Required action 1: Name every micro-CT measure, by the abbreviation the text uses, that the rat bone study text reports in its "Micro-CT scanning, reconstruction, and analyses" section.
Required action 2: Extend the rat bone study text, starting after its last sentence.

Verification of rat OP model establishment
Micro-CT scans confirmed significant reductions in trabecular bone volume in the femoral epiphysis of OVX rats, accompanied by increased bone atrophy and fractures (Fig. 7A). Quantitative analyses revealed a significant decrease in BMD in the OVX group (P < 0.05) (Fig. 7C), while H&E staining also confirmed that these OVX model rats exhibited the abnormal thinning of the trabecular bone structure together with bone atrophy and fracture in some instances (Fig. 7B,D). Together, these results confirmed the successful establishment of a rat model of OP.
Micro-CT scanning, reconstruction, and analyses
The BD group exhibited reduced trabecular bone content, heightened bone atrophy, and more fractures compared to the CON group (Fig. 8A). This deterioration corresponded with marked reductions in BMD, BV/TV, Tb.N, and Tb.Th, and a rise in Tb.Sp (P < 0.05) (Fig. 8B–F). Relative to the BD group, improved trabecular bone quality was evident in the TSA treatment group, along with increased BMD, BV/TV, Tb.N, and Tb.Th and reductions in Tb.Sp (P < 0.05) (Fig. 8B–F), although the trabecular bone quality was still lower than in the CON group. Following titanium rod implantation, significant reductions in metaphyseal trabecular numbers were evident in the TI group (Fig. 8A). Relative to the TI group, TSA treatment led to increases in BMD, BV/TV, Tb.N, and Tb.Th, as well as decreases in Tb.Sp (P < 0.05) (Fig. 8B–F), consistent with the increased transformation of rod-like bone trabeculae into plate-like structures indicative of enhanced new trabecular bone formation.
Axial pull-out force analyses
Peak axial pull-out force was significantly higher in the TSA + TI group (64.20 ± 13.47 N) than in the TI group (46.98 ± 8.92 N) (Fig. 9E).
Results of H&E and Masson's trichrome staining
H&E staining results (Fig. 9A,C) reveal that metaphyseal trabeculae in the CON group were dense and continuous. In contrast, the BD group displayed a reduction in trabecular numbers and the presence of fractures. The TSA group showed an increase in trabecular numbers compared to the BD group, although less than the CON group. Masson's trichrome staining (Fig. 9B,D) demonstrated higher levels of both new and mature bone formation in the CON group compared to the BD group. TSA treatment further augmented new bone formation, with the TSA + TI group exhibiting significantly higher new bone levels than the TI group.
Results of immunohistochemistry staining
Immunohistochemical analysis revealed that the expression levels of both AKT and OCN decreased in the BD group compared to the CON group (Fig. 10A,B). In contrast, the TSA group exhibited increased expression levels of these proteins relative to the BD group. While the TI group displayed a slight reduction in these protein levels, the TSA + TI group demonstrated a significant increase in expression compared to the TI group alone. Quantitative analysis (Fig. 10C,D) further confirmed the elevated expression of AKT and OCN in the TSA group compared to the BD group, with the TSA + TI group showing higher levels than the TI group.

Extracted material:
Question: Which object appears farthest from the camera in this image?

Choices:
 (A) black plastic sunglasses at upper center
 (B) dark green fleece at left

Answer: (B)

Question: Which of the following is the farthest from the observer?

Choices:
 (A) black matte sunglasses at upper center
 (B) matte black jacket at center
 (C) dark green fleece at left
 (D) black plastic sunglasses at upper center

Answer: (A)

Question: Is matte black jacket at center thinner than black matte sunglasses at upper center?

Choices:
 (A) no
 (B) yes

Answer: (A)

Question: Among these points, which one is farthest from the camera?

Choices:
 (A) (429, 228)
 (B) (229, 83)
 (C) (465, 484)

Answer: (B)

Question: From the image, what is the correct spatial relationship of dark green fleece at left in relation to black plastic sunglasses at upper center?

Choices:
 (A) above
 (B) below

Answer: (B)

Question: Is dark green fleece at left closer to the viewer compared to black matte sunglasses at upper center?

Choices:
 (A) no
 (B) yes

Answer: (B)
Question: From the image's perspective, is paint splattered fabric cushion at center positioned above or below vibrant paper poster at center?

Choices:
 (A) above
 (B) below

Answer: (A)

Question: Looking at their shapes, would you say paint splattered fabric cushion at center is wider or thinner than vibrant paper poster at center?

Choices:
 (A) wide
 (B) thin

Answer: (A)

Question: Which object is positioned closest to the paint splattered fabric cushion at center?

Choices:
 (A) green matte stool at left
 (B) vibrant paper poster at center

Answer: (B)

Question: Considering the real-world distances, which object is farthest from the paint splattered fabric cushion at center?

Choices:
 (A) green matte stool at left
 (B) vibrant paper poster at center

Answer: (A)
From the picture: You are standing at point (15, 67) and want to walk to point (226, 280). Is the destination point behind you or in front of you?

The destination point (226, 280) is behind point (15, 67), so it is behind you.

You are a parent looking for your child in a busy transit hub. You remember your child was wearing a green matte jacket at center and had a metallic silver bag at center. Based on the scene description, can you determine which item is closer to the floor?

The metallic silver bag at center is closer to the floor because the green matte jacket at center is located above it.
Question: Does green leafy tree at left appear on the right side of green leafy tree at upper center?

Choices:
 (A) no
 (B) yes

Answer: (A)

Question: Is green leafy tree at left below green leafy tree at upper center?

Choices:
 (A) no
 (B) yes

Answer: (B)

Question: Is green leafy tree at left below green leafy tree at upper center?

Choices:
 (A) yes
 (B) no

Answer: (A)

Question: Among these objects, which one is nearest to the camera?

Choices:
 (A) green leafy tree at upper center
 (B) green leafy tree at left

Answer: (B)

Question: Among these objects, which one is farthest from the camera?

Expected answer 1: BMD, BV/TV, Tb.N, Tb.Th, Tb.Sp

Expected answer 2:
BMSCs osteogenic induction assays
BMSCs isolated from the various treatment groups underwent ALP and ARS staining on days 7 and 21 post-osteogenic induction. The CON group cells exhibited a darker blue and purple hue (Fig. 11A,C), with a notable increase in calcified nodule formation (Fig. 11B,D), indicative of enhanced osteogenic differentiation and mineralization. In contrast, the BD group showed a significant reduction in these nodules. The TSA group cells demonstrated a marked increase in both nodule quantity and staining intensity. When compared to the TI group, the TSA + TI group cells had more calcified nodules and displayed more intense staining, suggesting improved osteogenic activity.
Discussion
The PI3K/AKT pathway has been established as an essential regulator of osteogenesis and bone tissue growth28, with signaling through this pathway promoting the pronounced upregulation of osteogenic genes29. In contrast, the PI3K inhibitor LY294002 has been demonstrated to counteract these osteogenic effects, reversing the enhanced bone tissue growth and gene upregulation induced by the pathway30,31. The stimulation of PI3K leads to the transfer of AKT to the cellular membrane and its phosphorylation at Thr308/Ser473, after which it can regulate a range of physiological processes, including glucose metabolism and protein synthesis, thus altering overall cell function32. The Kelch-like Epichlorohydrin-related protein 1 (Keap1)/Nrf2/Antioxidant response element (ARE) antioxidant pathway, which is closely tied to oxidative stress incidence within cells, functions downstream of PI3K/AKT signaling33. This signaling pathway is integral to several cellular processes, encompassing apoptosis, cell cycle regulation, autophagy, and stem cell differentiation. Furthermore, aberrations in this axis have associations with various inflammatory and neurodegenerative diseases34,35.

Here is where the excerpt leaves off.